Выбери любимый жанр

Стократ - Дяченко Марина и Сергей - Страница 15


Изменить размер шрифта:

15

Шмель молча поднялся на широкий помост, с которого обычно объявляли новости, а теперь здесь был выставлен стол – широкая доска на двух бочках, с въевшимися пятнами от пивных и винных донышек. Вереницей подтянулись и встали у стола шестеро ребят от двенадцати до шестнадцати, проучившиеся кто год, кто полтора. Шмель занимался меньше всех – восемь месяцев.

– Готовы? – учитель возвысил голос.

– Мастер, я язык обжег, – тихо сказал Плюшка. – И у меня нос сопливый. Нюх потерялся.

– Уходи. Зачем ты мне сдался с сопливым носом.

– Мастер, я просто язык обжег…

– Ну-ка, тихо все!

Толпа, окружавшая помост, притихла. Здесь были друзья и родственники учеников, братья и сестры, соседи и приятели. Отдельно, на вынесенном из трактира кресле, восседал Глаза-и-Уши – личный княжеский советник. Он был немолод и сухощав, прозвище приросло к нему намертво, и настоящего имени никто не помнил.

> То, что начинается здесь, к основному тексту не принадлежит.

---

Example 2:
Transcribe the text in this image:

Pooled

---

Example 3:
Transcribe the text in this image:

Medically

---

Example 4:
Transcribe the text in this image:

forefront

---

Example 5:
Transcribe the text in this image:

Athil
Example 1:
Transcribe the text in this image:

Матери и отца Шмеля не было, конечно, у помоста. Там, далеко на перевале, они не могут оставить трактир; Шмель поежился. Отец отпустил его учиться с единственным условием: стать мастером, сделаться уважаемым человеком в Макухе. Ремесло языковеда отец не ценил, но положение в обществе – очень.

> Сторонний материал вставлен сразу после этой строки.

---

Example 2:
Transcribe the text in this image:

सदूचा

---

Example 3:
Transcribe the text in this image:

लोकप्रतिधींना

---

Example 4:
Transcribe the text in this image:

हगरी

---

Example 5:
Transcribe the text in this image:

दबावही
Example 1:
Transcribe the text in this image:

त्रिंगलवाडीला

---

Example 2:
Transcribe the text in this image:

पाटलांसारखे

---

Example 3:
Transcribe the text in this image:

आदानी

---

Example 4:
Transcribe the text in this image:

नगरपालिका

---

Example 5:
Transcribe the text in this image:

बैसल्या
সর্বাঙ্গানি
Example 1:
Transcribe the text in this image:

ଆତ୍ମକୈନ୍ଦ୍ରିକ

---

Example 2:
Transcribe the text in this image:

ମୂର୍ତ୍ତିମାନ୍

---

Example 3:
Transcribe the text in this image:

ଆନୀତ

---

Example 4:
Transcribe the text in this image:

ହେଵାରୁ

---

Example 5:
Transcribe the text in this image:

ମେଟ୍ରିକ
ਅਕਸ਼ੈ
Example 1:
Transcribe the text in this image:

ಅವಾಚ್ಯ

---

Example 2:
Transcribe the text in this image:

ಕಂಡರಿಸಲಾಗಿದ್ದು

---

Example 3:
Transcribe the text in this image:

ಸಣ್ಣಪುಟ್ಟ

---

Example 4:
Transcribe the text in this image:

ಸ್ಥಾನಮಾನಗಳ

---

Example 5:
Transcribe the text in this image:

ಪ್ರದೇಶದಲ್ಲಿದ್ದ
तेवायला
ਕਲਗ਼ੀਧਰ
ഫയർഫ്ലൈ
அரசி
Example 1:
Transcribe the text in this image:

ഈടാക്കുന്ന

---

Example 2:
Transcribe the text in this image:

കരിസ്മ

Все эти восемь месяцев Шмель не думал ни о чем, кроме учебы. Не гулял ни на одном поселковом празднике. Ни разу не просился домой, проведать родных. Тина, дочь хозяина таверны, где Шмелю позволили жить, говорила: этот парень постигает языкознание, будто жених невесту в первую брачную ночь. Шмель не мог судить насчет невесты: он еще не целовался ни с кем. Он учился, как плыл в быстрой воде, боясь остановиться, и вот доплыл до испытания…

Лишь бы не подвел язык.

На столе стояли рядком простые керамические кувшины с узкими горлышками. Учитель поманил пальцем высокого Лопуха, старшего из учеников, уже взрослого:

– Какой?

Выбирать было особенно не из чего – кувшины казались одинаковыми, разве что чистили их в разное время и с разным усердием. Лопух указал на тот, что был с надтреснутой ручкой. Мастер плеснул в стакан густой жидкости тыквенного цвета:

– Пробуй.

Лопух глубоко вздохнул. Принял стакан дрогнувшей рукой, поднес к губам, понюхал, раздувая ноздри. Смочил рот; вся площадь притихла.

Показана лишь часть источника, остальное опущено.